I'm trying to write a function in Typescript that maps an object, while guaranteeing that it keeps the same keys. I've tried various approaches to this, but haven't found a way that works:
function mapObject1<K extends PropertyKey, A, B>(
object: { [P in K]: A },
mapper: (value: A) => B,
): { [P in K]: B } {
return Object.fromEntries(
Object.entries(object)
.map(([key, value]): [K, B] => [key, mapper(value)]),
); // error!
// Type '{ [k: string]: B; }' is not assignable to type '{ [P in K]: B; }'
}
export function mapObject2<K extends PropertyKey, A, B>(
object: { [P in K]: A },
mapper: (value: A) => B,
): { [P in K]: B } {
const result: { [P in K]?: B } = {};
(Object.keys(object) as K[]).forEach((key: K) => {
result[key] = mapper(object[key]);
});
return result; // error!
// Type '{ [P in K]?: B | undefined; }' is not assignable to type '{ [P in K]: B; }'
}
In mapObject1, using Object.entries() and Object.fromEntries() causes the type of the keys to be converted to string.

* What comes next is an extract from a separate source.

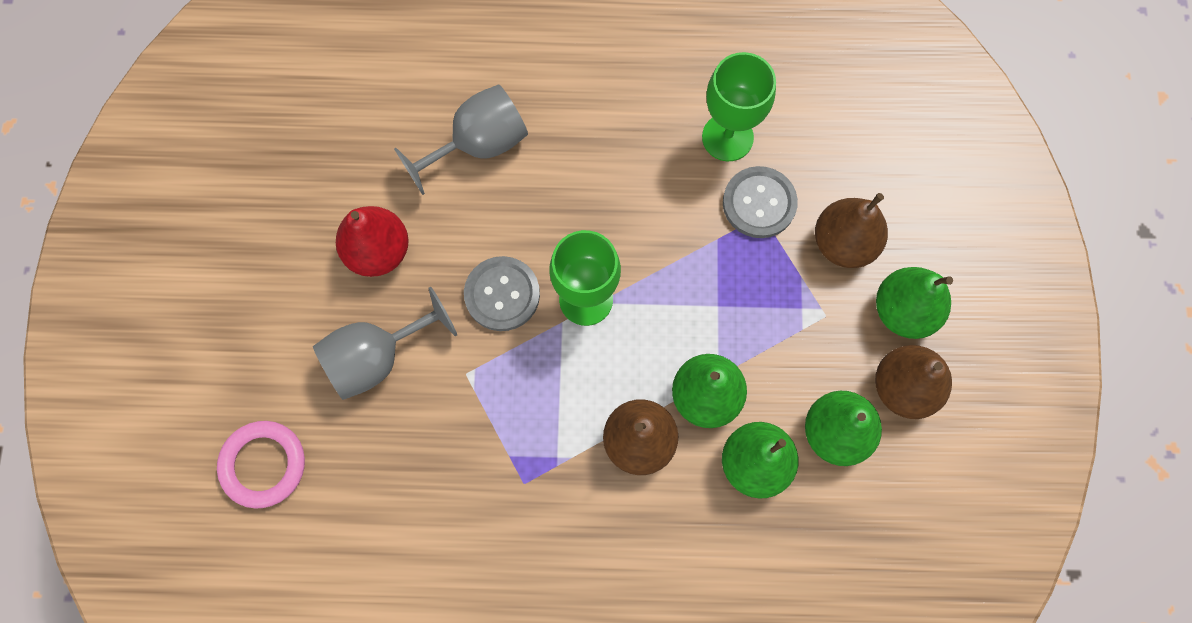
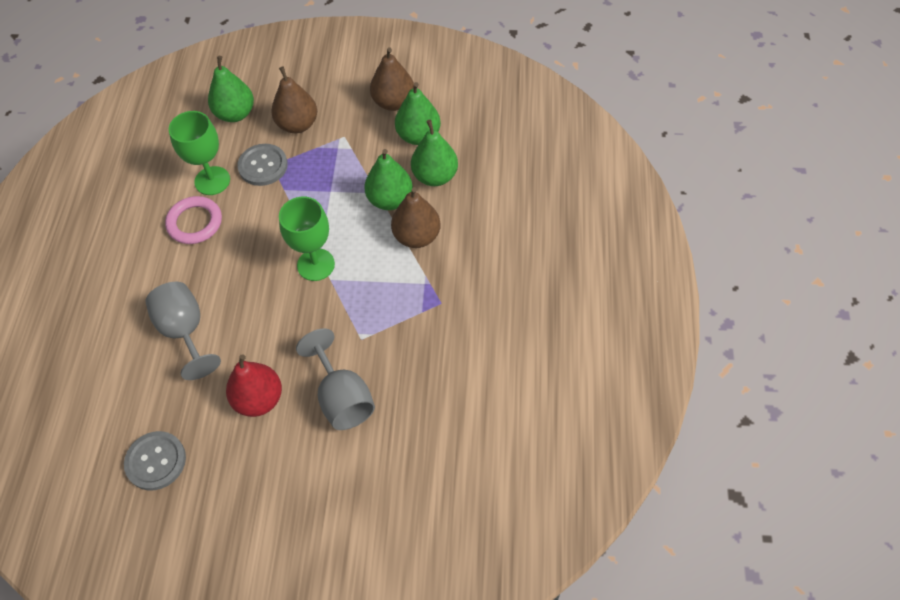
camera: 85 degrees left, 15 degrees down
pink ring [217,421,305,509] -> pink ring moved to [165,196,222,244]
grey button [464,256,540,331] -> grey button moved to [124,431,186,491]
green pear [876,267,953,339] -> green pear moved to [208,56,254,122]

In mapObject2, result's keys have to be optional since it starts out empty, causing Typescript to not be able to recognize that all of the same keys as in object are present. How should I approach solving this issue?
Unfortunately the TypeScript compiler is unable to verify that the implementation is safe for a few reasons, and the most pragmatic way forward is to take special care that your implementation is written properly and then use type assertions to just tell the compiler that the values have the types you claim they have:
function mapObject1<K extends PropertyKey, A, B>(
object: { [P in K]: A },
mapper: (value: A) => B,
): { [P in K]: B } {
return Object.fromEntries(
Object.entries(object)
.map(([key, value]) => [key, mapper(value as A)]),
// assert --------------------------------> ^^^^^
) as { [P in K]: B }
//^^^^^^^^^^^^^^^^^^ <-- assert
}
function mapObject2<K extends PropertyKey, A, B>(
object: { [P in K]: A },
mapper: (value: A) => B,
): { [P in K]: B } {
const result: { [P in K]?: B } = {};
(Object.keys(object) as K[]).forEach((key: K) => {
// assert -------> ^^^^^^ (you already did this)

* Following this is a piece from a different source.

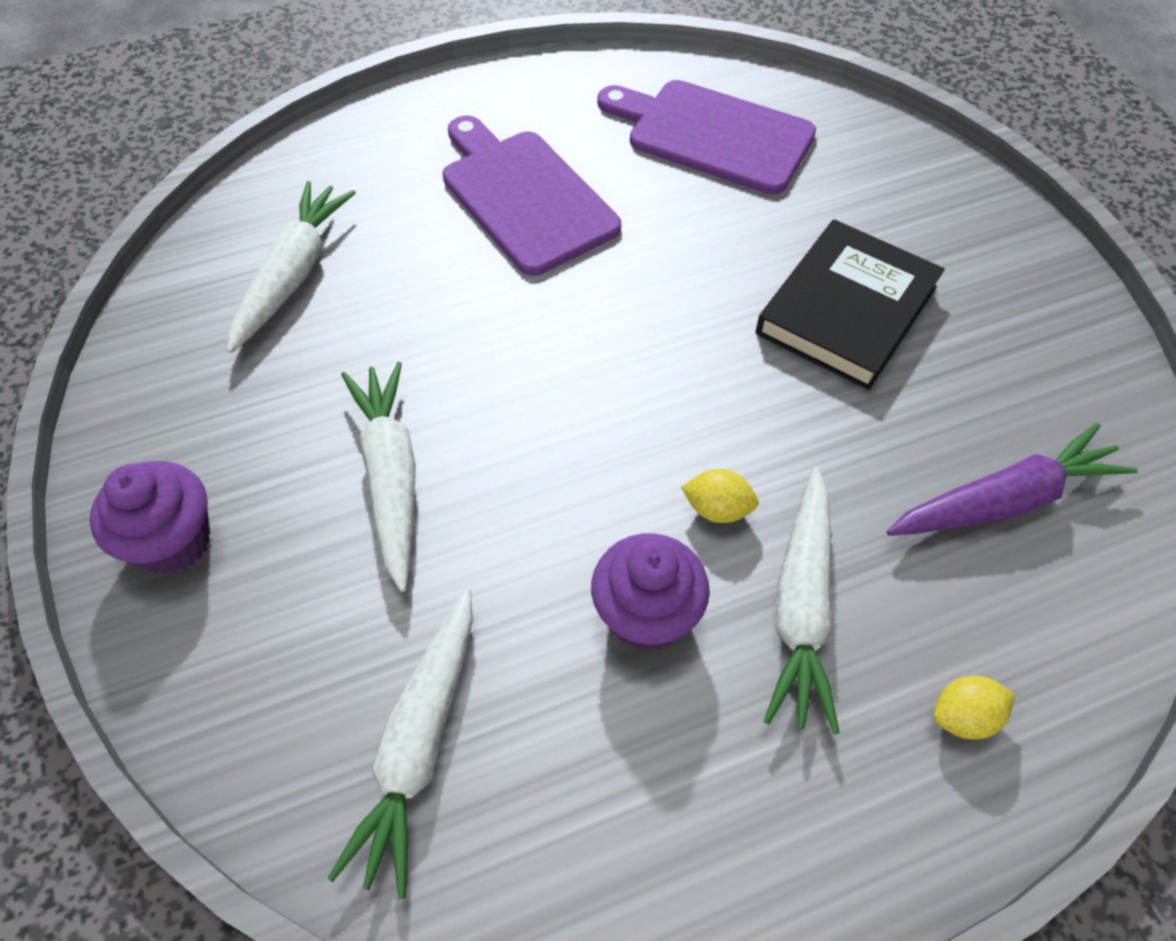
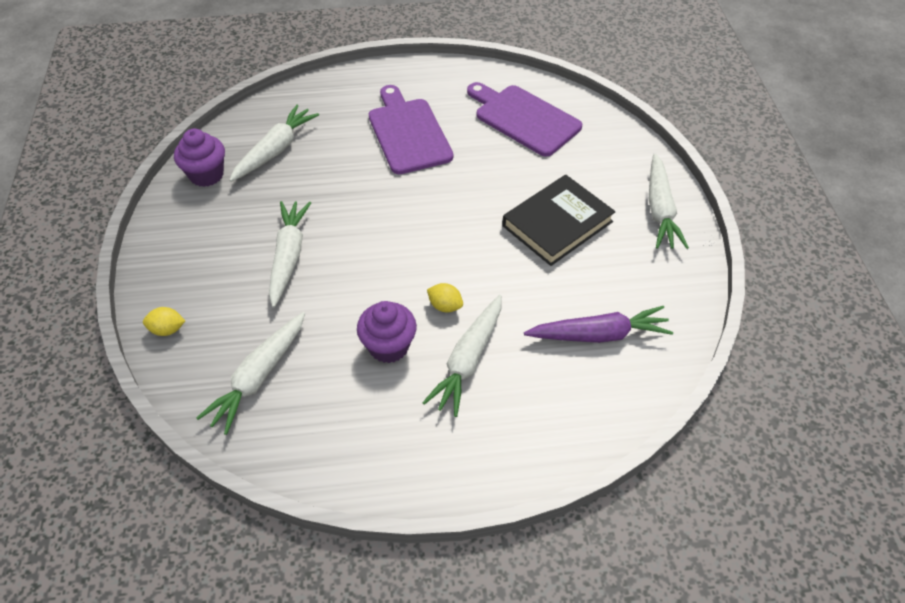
camera: 15 degrees right, 5 degrees down
purple cupcake [90,461,210,575] -> purple cupcake moved to [174,129,225,187]
yellow lemon [934,676,1015,739] -> yellow lemon moved to [143,307,185,336]
none -> white carrot [649,153,689,249]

result[key] = mapper(object[key]);
});
return result as { [P in K]: B };
// assert --> ^^^^^^^^^^^^^^^^^^
}
That all compiles fine.
The reasons the compiler is unable to follow the logic:
The typings for the Object.entries() method](https://developer.mozilla.org/en-US/docs/Web/JavaScript/Reference/Global_Objects/Object/entries) and (the Object.keys() method do not restrict the keys of object to just your generic type K. Object types in TypeScript are not "sealed", so objects may have more properties than the compiler knows about. So the compiler only returns string for the key type and unknown for the value type. See Why doesn't Object.keys return a keyof type in TypeScript? for more information.
So some of the errors you're getting is the compiler trying to save you from problems like this:
interface Foo { x: number, y: number, z: number }
const obj = { x: Math.LN2, y: Math.PI, z: Math.E, other: "abc" };
const foo: Foo = obj; // this assignment is okay
const oops = mapObject1(foo, num => num.toFixed(2));
/* const oops: { x: string; y: string; z: string; } */
// 💥 num.toFixed is not a function !!!
The value foo is of type Foo because it's fine for there to be extra properties. But then you hit a runtime error inside your mapping function. In practice this is often a fairly unusual situation, so maybe you're convinced that this is an acceptable risk. If so, use the type assertion and move on. If not, then you will need to rewrite your function to accept an explicit list of keys to transform. But I consider that out of scope for the question as asked.
Even if the compiler knew/thought that Object.keys(object) returned every single key, there's no way for it to understand that looping over these keys and setting a property in the return object will cause the return object to be promoted from a partial object to a full object. Doing so is safe (to the extent that Object.keys() won't miss any required property keys), but verifying that is beyond the compiler's reasoning abilities. See How can i move away from a Partial<T> to T without casting in Typescript for more details. This is a great place to just use a type assertion and move on.